Exercise aim: Can you transcribe the passage on taking photos word for word, beginning at the words "So, the fact" and stopping after "in your experience."?

Selected excerpt:
* begin *

So, the fact I don’t take photos is a personal choice, and stems from a lot more than a hubristic faith in the strength of my synapses.
Taking photos gives you something to share with the world, whether through snapchat/facebook/instagram or through a good old-fashioned pack of childhood holiday snaps. A photo lets you include someone, lets them see what you see, lets them share in your experience.
Taking photos gives you a memento to remember something by. It’s a souvenir of an experience. A photo of your new hostel friends or of this amazing streetfood stall you ate at or of that waterfall you chanced across hiking in the arse end of nowhere. That photo captures a moment, reifies the experience as something worth remembering.
Taking photos gives you a means to be creative and express yourself. Humans are visual animals with a beautifully evolved camera and photographer we call the eye and brain. A photo, then, is a way of being selective, being appreciative, being artistic, a way of putting your own stamp and personality onto an experience.

* end *

Provided information:
* begin *

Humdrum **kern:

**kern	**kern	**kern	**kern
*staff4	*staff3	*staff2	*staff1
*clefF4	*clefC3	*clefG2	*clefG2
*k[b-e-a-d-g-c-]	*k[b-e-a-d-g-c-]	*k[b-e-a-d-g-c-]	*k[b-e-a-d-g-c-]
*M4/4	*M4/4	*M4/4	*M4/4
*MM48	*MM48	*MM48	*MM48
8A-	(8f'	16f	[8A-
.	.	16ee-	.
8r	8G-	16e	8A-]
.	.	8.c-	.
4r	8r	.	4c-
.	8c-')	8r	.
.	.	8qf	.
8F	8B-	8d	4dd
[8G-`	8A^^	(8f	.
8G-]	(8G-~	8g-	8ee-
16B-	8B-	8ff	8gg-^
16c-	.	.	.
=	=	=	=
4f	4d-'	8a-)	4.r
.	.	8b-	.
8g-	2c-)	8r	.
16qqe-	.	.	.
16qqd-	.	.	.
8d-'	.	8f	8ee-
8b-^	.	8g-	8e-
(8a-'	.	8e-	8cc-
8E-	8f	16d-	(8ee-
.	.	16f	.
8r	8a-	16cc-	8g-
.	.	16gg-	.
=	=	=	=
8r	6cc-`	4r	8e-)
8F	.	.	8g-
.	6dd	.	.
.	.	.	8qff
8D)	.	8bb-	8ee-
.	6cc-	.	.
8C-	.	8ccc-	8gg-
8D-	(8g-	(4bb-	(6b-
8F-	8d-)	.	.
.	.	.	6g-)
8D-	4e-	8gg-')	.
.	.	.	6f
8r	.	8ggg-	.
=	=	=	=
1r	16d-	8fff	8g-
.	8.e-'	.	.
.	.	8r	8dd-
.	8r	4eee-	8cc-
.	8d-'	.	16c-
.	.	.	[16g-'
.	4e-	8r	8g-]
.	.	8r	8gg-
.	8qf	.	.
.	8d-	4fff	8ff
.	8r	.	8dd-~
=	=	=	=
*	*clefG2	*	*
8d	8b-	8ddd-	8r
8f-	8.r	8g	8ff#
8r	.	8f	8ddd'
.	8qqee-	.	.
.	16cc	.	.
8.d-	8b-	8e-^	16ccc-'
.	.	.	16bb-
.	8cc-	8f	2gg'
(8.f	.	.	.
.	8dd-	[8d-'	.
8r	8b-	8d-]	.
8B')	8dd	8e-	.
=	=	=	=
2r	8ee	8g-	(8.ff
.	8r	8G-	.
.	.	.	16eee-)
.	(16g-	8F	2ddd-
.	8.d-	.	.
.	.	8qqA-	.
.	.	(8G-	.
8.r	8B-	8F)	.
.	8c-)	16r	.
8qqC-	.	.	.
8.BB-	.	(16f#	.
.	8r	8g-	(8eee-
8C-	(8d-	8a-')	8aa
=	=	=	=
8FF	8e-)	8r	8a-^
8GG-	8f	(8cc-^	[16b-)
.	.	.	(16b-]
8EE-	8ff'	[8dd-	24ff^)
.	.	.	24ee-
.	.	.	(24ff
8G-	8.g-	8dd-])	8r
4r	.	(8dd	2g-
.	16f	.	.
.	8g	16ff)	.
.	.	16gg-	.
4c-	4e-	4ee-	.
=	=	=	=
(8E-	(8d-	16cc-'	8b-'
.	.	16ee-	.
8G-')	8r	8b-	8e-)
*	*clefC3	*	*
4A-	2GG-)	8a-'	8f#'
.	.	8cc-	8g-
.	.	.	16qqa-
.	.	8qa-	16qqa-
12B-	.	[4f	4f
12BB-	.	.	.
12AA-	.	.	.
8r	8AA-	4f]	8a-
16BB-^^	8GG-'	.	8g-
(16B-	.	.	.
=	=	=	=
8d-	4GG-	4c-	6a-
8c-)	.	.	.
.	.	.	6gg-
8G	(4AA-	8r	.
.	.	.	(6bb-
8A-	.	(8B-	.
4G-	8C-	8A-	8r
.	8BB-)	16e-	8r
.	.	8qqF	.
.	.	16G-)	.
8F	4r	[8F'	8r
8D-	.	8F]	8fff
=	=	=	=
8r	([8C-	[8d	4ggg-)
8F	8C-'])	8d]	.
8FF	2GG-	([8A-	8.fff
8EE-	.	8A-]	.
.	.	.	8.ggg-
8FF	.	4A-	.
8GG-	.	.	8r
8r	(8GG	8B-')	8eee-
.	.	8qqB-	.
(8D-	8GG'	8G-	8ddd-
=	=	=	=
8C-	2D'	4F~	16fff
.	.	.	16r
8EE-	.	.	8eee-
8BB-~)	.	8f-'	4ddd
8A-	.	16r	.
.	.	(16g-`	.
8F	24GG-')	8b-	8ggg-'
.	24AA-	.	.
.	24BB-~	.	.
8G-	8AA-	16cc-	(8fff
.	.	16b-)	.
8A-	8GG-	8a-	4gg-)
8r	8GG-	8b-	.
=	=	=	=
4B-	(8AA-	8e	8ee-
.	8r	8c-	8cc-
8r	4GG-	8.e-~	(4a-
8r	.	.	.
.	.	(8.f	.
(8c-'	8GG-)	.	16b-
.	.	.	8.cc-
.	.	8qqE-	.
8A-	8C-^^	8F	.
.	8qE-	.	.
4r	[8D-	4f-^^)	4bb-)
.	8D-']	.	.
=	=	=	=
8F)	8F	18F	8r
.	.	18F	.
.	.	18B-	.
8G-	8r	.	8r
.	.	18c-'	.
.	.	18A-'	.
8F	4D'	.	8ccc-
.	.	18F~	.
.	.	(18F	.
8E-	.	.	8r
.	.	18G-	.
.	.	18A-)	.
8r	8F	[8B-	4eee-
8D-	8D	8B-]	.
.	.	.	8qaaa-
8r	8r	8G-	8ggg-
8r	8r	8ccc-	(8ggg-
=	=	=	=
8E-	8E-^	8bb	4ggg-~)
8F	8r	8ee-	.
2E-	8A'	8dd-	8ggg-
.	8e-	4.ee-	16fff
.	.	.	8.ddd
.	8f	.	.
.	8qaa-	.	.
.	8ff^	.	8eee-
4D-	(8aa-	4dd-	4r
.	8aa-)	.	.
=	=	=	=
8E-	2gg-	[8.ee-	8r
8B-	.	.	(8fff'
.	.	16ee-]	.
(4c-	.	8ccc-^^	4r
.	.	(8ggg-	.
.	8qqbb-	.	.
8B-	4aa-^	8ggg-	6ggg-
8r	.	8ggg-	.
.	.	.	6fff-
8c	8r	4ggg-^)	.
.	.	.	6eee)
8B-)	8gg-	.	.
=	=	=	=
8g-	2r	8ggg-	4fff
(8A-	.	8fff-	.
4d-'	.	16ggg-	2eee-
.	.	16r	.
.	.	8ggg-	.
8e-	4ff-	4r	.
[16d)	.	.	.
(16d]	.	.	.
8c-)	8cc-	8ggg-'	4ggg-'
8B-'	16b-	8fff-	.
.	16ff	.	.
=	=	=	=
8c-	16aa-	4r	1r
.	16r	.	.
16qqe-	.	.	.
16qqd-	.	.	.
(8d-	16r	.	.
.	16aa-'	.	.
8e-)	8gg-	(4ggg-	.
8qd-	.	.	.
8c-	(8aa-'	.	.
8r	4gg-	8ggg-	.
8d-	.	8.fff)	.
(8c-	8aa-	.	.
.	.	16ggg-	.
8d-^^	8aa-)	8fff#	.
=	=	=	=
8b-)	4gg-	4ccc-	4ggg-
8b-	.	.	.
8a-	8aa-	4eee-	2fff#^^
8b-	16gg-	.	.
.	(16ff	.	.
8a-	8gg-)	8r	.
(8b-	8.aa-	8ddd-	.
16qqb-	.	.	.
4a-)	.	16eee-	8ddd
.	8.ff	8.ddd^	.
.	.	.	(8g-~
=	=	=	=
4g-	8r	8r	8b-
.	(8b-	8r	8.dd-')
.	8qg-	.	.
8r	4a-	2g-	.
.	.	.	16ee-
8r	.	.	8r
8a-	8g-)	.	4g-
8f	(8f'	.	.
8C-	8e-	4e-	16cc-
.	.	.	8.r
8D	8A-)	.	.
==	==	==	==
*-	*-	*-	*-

* end *

Reply to the exercise:
So, the fact I don’t take photos is a personal choice, and stems from a lot more than a hubristic faith in the strength of my synapses.
Taking photos gives you something to share with the world, whether through snapchat/facebook/instagram or through a good old-fashioned pack of childhood holiday snaps. A photo lets you include someone, lets them see what you see, lets them share in your experience.